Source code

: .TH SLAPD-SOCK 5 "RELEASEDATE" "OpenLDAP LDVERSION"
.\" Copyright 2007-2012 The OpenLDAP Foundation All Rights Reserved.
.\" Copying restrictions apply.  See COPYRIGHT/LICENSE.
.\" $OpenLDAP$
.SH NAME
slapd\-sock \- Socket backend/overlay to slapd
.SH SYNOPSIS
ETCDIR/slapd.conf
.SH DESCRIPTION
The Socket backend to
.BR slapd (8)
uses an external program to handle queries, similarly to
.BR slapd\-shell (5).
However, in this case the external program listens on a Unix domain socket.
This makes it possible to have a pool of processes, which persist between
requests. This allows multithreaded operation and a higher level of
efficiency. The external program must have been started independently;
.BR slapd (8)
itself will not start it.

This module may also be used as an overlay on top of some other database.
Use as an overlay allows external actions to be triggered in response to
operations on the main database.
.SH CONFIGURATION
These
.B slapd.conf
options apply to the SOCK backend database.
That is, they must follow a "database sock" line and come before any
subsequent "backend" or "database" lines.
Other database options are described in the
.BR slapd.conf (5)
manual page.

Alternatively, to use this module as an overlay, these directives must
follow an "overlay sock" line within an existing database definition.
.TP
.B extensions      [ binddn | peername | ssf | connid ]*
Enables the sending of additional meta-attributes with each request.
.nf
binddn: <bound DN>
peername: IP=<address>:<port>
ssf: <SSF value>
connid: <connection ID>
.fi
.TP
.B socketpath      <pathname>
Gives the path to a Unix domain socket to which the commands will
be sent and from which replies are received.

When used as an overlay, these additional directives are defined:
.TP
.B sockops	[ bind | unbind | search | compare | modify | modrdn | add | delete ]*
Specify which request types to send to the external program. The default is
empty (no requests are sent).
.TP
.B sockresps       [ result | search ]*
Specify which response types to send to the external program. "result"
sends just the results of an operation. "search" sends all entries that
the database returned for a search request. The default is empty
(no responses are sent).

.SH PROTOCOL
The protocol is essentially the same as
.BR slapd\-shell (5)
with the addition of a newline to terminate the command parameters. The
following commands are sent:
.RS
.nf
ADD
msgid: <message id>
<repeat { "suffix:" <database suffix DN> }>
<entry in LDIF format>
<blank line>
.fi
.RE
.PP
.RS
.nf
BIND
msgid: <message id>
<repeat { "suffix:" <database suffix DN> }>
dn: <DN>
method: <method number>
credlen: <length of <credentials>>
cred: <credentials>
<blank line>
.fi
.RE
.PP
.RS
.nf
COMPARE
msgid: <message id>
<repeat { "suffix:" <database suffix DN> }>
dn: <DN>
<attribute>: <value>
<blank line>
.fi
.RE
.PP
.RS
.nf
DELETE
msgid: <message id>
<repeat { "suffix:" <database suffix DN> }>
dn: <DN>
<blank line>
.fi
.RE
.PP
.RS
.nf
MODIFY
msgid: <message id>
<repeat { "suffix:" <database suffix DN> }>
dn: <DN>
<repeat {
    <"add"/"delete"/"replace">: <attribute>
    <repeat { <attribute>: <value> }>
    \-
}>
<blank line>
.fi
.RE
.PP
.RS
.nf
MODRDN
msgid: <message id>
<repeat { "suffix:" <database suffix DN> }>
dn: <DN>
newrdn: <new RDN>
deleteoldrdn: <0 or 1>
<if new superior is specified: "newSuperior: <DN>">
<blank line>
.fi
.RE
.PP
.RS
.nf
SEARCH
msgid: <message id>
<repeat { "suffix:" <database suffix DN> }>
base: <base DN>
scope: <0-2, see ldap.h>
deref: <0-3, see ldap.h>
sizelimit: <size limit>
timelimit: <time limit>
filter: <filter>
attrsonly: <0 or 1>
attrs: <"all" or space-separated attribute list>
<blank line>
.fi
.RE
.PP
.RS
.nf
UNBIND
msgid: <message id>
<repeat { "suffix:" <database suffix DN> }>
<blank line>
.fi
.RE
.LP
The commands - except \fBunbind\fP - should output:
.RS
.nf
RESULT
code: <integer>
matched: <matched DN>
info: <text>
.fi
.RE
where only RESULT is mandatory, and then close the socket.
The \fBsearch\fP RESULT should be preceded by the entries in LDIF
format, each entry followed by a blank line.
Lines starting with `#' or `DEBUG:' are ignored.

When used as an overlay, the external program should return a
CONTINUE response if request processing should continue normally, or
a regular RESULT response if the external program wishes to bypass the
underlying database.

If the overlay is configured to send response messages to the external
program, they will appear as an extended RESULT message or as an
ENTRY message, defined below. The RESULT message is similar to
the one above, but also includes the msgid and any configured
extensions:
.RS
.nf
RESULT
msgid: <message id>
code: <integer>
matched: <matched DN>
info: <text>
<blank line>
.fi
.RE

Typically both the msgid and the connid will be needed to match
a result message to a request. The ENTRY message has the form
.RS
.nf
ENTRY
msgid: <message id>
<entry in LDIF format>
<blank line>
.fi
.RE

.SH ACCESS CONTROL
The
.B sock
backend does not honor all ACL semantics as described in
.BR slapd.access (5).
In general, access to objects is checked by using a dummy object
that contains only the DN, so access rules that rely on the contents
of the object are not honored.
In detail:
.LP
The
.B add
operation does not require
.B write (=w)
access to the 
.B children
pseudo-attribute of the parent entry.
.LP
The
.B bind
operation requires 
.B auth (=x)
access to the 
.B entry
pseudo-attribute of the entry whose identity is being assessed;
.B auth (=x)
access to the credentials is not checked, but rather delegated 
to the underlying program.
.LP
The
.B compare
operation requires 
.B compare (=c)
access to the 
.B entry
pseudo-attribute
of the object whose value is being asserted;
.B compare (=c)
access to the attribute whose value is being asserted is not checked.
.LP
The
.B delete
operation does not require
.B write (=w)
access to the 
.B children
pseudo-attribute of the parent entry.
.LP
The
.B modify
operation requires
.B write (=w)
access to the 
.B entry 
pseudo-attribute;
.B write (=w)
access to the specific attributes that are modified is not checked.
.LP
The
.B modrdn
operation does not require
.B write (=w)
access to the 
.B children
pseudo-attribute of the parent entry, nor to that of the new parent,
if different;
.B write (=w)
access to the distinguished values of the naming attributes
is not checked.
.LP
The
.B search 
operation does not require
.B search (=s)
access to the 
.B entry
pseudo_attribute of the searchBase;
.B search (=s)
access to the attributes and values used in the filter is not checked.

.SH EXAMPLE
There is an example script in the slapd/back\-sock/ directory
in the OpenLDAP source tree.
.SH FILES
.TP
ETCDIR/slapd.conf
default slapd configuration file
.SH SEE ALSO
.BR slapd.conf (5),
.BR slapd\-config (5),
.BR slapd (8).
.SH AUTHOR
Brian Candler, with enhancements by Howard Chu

---

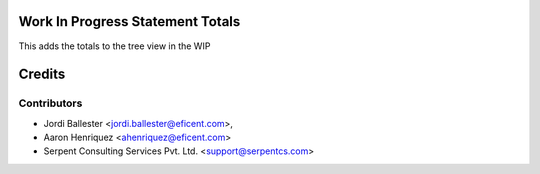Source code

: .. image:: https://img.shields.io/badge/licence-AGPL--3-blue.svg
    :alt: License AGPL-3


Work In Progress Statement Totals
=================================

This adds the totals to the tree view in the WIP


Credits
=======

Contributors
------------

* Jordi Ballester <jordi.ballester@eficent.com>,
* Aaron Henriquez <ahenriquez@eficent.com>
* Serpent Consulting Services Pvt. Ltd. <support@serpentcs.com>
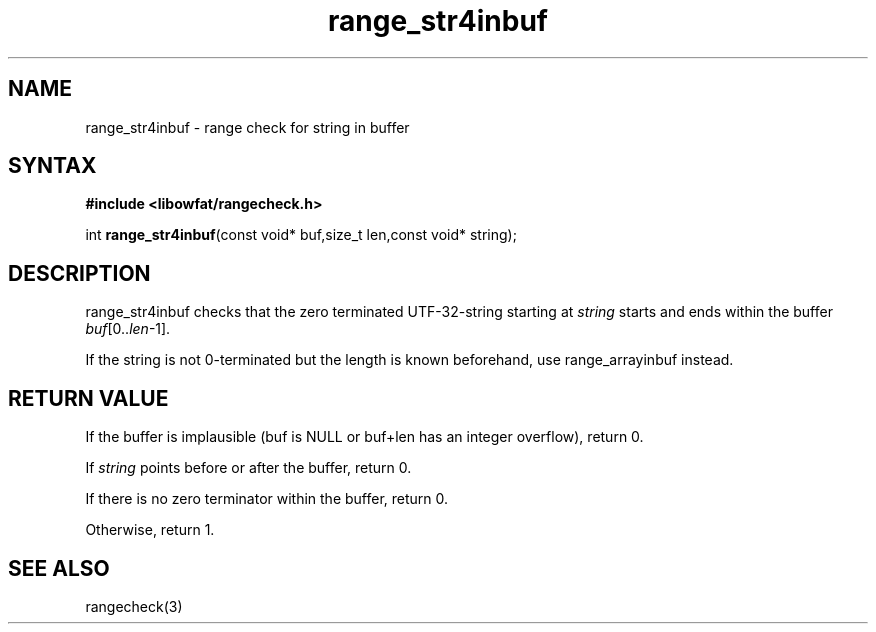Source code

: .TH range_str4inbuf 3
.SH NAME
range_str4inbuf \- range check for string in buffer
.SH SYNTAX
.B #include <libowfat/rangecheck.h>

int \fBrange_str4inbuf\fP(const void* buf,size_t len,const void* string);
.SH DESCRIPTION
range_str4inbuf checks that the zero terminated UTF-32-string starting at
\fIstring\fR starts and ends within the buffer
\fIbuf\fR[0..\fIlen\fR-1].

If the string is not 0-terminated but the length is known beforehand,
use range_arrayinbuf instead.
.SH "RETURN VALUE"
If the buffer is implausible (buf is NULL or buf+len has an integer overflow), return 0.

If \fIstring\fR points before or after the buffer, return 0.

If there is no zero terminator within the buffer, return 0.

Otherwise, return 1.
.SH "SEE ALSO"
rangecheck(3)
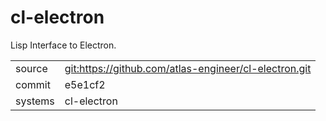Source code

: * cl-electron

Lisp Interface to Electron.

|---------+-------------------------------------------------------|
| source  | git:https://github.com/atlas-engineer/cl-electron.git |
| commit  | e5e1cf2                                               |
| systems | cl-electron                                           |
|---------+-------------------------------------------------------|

YOUR GOAL:
For this exercise, repeat exactly the lines of the data above from the one with "slapd\-sock \- Socket" down to the one with "options apply to the SOCK backend database.", both end lines included.

WRITTEN REPLY:
slapd\-sock \- Socket backend/overlay to slapd
.SH SYNOPSIS
ETCDIR/slapd.conf
.SH DESCRIPTION
The Socket backend to
.BR slapd (8)
uses an external program to handle queries, similarly to
.BR slapd\-shell (5).
However, in this case the external program listens on a Unix domain socket.
This makes it possible to have a pool of processes, which persist between
requests. This allows multithreaded operation and a higher level of
efficiency. The external program must have been started independently;
.BR slapd (8)
itself will not start it.

This module may also be used as an overlay on top of some other database.
Use as an overlay allows external actions to be triggered in response to
operations on the main database.
.SH CONFIGURATION
These
.B slapd.conf
options apply to the SOCK backend database.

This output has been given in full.